[新聞] JAL與AA擴大合作項目
Ref. http://goo.gl/CRUQN
Published: 21/01/2011
Japan Airlines (JAL) and American Airlines (AA) will enter a revenue sharing
scheme on transpacific flights from April 1, 2011, intended to bring enormous
benefits to both the carriers and their customers. The agreement was reached
after nearly a year of negotiations.
Facilitating the development was the US-Japan Open Skies Agreement, signed on
October 25 2010, and the anti-trust immunity granted to the carriers on
November 11, 2010.
Revenues will be split between the JAL and AA, regardless of which airline
passengers choose to use on transpacific routes. Sze Hunn Yap, JAL
spokesperson, said: “Because both airlines will share revenue earned on
these applicable flights regardless of which airline operates it, the two
airlines have incentives to sell seats on each others’ flights. It will be a
move from being competitors on the route to being collaborators.”
Initially, the move applies to 10 transpacific routes between Japan and North
America, but with plans to expand services across more routes. The current
destinations are key gateway cities, enabling passengers access to connecting
flights for other cities in Japan or the US.

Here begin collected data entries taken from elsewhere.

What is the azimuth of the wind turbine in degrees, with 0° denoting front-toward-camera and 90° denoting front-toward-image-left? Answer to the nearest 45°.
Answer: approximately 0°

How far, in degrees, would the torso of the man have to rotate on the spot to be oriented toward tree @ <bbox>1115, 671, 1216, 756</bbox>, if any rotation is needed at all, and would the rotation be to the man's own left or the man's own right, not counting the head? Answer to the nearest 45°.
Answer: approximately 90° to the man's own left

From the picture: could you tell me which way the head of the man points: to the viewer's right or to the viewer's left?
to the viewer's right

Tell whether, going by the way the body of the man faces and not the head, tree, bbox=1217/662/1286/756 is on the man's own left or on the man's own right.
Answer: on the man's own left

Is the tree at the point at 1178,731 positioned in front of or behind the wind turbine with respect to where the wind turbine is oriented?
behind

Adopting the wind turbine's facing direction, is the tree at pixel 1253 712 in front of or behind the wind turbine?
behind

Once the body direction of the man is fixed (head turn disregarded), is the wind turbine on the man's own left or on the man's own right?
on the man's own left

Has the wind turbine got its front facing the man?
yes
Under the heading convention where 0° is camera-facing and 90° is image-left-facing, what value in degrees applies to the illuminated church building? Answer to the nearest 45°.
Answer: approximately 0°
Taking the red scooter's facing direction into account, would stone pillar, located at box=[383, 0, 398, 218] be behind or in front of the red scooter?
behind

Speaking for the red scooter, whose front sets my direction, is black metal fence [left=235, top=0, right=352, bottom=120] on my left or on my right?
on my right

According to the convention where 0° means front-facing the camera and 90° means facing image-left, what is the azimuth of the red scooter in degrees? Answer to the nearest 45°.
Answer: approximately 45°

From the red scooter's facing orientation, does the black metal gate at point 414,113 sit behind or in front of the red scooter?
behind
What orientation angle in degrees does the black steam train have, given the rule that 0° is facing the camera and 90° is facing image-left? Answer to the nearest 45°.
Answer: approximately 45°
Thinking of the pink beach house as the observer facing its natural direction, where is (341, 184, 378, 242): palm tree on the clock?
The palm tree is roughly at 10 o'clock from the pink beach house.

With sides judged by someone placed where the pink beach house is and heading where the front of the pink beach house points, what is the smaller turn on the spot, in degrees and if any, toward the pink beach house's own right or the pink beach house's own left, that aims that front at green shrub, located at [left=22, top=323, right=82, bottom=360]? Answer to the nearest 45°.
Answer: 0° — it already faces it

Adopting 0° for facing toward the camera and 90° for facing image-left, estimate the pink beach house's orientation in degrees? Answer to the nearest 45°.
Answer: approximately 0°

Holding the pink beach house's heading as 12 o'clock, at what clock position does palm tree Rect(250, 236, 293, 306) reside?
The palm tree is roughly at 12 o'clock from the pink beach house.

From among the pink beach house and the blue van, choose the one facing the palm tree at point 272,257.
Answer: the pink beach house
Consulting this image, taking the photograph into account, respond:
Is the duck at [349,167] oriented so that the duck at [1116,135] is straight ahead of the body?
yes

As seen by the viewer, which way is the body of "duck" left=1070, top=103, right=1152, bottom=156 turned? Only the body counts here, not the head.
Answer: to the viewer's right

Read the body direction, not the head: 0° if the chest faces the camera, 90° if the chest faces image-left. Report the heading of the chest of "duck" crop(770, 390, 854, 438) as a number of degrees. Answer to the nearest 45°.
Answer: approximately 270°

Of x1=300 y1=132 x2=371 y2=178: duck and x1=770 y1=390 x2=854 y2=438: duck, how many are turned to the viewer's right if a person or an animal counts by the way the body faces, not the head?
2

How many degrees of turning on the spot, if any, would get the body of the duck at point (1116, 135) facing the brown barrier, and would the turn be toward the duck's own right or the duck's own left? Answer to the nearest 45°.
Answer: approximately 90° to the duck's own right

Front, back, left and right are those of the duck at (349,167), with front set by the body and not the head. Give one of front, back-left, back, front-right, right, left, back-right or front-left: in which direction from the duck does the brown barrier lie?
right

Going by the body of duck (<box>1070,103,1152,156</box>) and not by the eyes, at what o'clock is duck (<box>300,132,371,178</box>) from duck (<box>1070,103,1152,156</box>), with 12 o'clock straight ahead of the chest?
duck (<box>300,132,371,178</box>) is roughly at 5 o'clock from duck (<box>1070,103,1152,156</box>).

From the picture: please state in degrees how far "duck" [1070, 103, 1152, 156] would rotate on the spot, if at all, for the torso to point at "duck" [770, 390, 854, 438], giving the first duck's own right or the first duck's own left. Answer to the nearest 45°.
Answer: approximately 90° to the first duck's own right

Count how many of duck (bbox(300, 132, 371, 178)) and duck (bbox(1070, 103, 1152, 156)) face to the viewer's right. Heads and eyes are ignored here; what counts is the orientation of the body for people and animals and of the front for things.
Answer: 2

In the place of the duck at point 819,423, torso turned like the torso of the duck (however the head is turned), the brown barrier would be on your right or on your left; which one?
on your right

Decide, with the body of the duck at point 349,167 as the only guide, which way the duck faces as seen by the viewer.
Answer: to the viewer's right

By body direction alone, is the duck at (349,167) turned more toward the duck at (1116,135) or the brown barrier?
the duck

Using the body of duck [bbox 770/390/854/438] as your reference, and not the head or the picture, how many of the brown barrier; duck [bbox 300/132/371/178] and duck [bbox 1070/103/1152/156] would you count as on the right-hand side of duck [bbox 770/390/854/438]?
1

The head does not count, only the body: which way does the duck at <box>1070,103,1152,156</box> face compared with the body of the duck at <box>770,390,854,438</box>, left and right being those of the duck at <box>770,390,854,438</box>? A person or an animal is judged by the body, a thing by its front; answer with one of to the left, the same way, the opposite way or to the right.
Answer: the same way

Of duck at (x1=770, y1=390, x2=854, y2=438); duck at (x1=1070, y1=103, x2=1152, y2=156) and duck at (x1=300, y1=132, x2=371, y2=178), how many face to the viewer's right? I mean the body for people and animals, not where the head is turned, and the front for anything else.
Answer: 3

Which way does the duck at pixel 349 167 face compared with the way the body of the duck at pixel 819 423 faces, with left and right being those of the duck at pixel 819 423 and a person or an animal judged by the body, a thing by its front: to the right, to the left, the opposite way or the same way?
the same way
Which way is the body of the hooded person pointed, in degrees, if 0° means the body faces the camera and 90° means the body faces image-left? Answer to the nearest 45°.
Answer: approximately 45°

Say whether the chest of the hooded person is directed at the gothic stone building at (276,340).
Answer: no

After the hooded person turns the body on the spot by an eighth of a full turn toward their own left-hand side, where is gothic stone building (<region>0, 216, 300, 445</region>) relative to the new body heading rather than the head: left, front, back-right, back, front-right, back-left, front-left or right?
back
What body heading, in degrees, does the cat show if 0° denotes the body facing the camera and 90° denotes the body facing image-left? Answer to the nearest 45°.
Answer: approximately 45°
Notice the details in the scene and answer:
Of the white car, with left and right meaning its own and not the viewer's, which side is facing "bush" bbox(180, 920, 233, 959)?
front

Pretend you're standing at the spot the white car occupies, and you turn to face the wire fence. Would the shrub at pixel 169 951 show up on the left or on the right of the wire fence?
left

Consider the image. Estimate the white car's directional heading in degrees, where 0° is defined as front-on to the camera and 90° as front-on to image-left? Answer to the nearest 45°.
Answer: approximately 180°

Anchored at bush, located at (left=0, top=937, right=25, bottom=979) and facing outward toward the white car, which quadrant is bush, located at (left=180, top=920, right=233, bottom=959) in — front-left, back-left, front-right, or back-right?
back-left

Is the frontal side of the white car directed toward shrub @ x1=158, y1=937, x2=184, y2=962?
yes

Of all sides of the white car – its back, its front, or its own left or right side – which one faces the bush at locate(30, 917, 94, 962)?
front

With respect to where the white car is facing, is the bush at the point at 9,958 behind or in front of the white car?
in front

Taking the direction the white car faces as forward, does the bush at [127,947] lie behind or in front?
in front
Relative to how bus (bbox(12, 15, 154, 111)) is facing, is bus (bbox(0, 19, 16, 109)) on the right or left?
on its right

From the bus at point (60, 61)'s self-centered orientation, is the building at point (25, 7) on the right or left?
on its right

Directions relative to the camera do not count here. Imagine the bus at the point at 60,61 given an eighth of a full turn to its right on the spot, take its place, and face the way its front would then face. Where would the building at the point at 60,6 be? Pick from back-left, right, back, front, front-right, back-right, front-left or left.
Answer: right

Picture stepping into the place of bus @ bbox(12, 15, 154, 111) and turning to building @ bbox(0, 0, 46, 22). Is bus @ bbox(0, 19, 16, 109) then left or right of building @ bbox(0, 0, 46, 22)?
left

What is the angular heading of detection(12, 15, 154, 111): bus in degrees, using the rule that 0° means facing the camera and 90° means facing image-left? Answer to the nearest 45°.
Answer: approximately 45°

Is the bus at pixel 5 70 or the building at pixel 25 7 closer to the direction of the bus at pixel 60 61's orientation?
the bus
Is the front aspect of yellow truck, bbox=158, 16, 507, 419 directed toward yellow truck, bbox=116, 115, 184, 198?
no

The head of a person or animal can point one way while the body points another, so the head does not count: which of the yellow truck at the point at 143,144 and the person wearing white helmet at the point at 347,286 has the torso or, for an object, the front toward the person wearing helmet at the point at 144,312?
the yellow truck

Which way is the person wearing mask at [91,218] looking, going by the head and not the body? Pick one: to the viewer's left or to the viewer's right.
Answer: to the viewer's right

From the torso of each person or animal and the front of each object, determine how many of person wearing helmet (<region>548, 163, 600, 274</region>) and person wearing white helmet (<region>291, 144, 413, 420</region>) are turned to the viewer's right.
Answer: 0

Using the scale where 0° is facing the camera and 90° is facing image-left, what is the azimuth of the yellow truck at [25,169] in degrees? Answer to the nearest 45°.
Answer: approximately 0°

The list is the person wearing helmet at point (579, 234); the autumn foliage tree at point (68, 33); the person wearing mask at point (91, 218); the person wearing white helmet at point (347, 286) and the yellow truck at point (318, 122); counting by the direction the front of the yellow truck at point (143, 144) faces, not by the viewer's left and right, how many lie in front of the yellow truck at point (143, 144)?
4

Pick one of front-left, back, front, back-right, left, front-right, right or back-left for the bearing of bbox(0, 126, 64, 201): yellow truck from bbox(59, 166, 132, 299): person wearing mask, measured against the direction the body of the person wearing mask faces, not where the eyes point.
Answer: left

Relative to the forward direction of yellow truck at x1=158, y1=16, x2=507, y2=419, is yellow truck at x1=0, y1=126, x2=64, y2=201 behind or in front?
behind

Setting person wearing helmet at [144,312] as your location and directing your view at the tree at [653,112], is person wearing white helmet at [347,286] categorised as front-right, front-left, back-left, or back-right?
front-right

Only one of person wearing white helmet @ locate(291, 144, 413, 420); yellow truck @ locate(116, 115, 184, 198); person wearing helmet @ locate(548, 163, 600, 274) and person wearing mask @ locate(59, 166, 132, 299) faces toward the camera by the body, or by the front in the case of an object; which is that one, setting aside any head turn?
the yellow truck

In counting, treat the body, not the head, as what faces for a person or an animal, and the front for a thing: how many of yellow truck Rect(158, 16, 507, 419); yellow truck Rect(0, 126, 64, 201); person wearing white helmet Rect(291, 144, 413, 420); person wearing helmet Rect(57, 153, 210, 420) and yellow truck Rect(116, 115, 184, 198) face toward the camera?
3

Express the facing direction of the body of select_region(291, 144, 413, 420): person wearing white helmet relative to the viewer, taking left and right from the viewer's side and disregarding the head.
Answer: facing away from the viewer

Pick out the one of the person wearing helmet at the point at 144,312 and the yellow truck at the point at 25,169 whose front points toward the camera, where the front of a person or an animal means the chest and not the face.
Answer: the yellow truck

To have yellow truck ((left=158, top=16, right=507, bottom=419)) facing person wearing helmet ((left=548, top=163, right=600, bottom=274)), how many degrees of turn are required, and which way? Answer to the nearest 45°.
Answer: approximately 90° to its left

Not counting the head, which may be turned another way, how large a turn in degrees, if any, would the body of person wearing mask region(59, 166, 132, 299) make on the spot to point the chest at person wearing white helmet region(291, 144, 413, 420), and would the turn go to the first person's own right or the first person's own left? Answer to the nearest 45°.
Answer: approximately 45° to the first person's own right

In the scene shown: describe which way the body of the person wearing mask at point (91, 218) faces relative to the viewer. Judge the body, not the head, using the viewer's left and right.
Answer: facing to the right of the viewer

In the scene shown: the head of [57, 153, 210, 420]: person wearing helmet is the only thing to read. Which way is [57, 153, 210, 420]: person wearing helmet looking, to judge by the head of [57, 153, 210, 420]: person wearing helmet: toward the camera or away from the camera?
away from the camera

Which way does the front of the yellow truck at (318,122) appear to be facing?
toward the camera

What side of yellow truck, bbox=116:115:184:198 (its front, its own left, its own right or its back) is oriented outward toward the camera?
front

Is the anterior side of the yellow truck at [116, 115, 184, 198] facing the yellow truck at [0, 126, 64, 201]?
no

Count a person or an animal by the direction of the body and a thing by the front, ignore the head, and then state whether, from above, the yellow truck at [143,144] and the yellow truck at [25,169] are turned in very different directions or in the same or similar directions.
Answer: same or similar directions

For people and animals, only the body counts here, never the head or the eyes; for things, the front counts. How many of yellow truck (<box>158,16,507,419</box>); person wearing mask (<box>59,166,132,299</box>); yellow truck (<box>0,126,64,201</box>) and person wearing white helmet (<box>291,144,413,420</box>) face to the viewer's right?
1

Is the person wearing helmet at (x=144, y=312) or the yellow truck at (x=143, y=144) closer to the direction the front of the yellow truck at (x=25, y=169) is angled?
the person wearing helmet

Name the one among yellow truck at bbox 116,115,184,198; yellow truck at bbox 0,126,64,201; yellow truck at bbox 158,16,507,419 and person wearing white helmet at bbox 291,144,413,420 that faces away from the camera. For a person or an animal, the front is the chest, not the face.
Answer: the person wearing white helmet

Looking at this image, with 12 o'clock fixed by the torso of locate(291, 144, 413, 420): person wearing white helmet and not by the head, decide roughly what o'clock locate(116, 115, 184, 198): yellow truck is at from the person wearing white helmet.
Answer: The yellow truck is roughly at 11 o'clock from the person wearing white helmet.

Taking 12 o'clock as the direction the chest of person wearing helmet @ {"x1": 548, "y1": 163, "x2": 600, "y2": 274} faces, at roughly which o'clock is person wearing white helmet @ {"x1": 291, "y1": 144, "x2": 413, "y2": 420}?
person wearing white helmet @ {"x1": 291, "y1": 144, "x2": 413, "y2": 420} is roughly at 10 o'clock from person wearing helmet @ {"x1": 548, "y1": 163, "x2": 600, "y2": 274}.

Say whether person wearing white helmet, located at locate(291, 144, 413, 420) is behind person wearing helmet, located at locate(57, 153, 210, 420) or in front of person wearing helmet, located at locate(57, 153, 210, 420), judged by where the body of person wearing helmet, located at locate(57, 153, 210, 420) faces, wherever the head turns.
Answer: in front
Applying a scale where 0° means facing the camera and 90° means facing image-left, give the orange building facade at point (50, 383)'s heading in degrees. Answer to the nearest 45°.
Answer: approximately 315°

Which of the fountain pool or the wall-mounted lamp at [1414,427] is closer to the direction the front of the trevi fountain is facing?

The first JAL routes to begin services under this business model depart from
Narita to New York, Chicago, Los Angeles and Vancouver and from Haneda to San
Francisco, while AA will begin services between Narita and Dallas, New York,
Chicago and Los Angeles and Haneda to New York. Eventually, upon approval
from Chinese authorities, the two carriers will also include Beijing-Chicago,
Shanghai-Chicago and Shanghai-Los Angeles routes under the same stipulations.
In total, they plan to operate 123 codeshare routes with scope for further
expansion.
Yap said: “The two companies bring together their unique and complementing
strengths, which makes this a synergetic partnership that will benefit the
customers.” For its part, JAL offers the premium economy product that AA
does not have, while AA will contribute a large fleet of 900 aircraft. Both
also provide each other with extensive domestic networks.
Other than a larger network of destinations to choose from, the joint venture
provides travellers several other advantages, from easier booking facilities
and shared benefits for both loyalty programmes to more synchronised
schedules. Both carriers’ websites will share content, enable online booking
and check-in facilities for either of the carriers. Members of AAdvantage and
JAL Mileage Bank will also be able to partake in each other’s promotional
mileage schemes and earn or redeem miles on each others’ flights.
Yap stressed: “Both programmes will retain their individual loyalty
programs. American and JAL will remain as separate, individual brands so
American will maintain their AAdvantage program just as JAL will maintain its
own JAL Mileage Bank program.”
JAL and AA will synchronise their schedules to reduce connection time and
increase transit options to cities beyond the airport hubs. From March 27,
JAL will realign flight timings to increase convenience for onward connecting
flights, while AA will do the same for routes in the reverse direction from
April 5 onwards. For instance, the Narita-Chicago route will depart at 1100
instead of 1140, therefore arriving in Chicago at 0840, allowing passengers
to choose from 45 connecting flights within three hours of arrival as opposed
to the 43 that were available with the previous schedule.
Some changes at the airport will take place such as JAL and AA passengers
enjoying reciprocal lounge access and JAL relocating from Terminal 3 of
O'Hare International Airport to Terminal 5 to ensure seamless connections in
Chicago. The transfer is scheduled on March 27.
The joint venture is expected to enhance profitability for both carriers and
boost JAL’s corporate restructuring after it filed for bankruptcy last year.
According to JAL president, Masaru Onishi, the partnership is expected to
yield US$156 million in combined annual incremental benefits. JAL, in a bid
to make a comeback, also unveiled an updated version of its red-crown crane
logo as part of its restructuring project (see story here), which involved
cutting off several routes over the last year (see story here).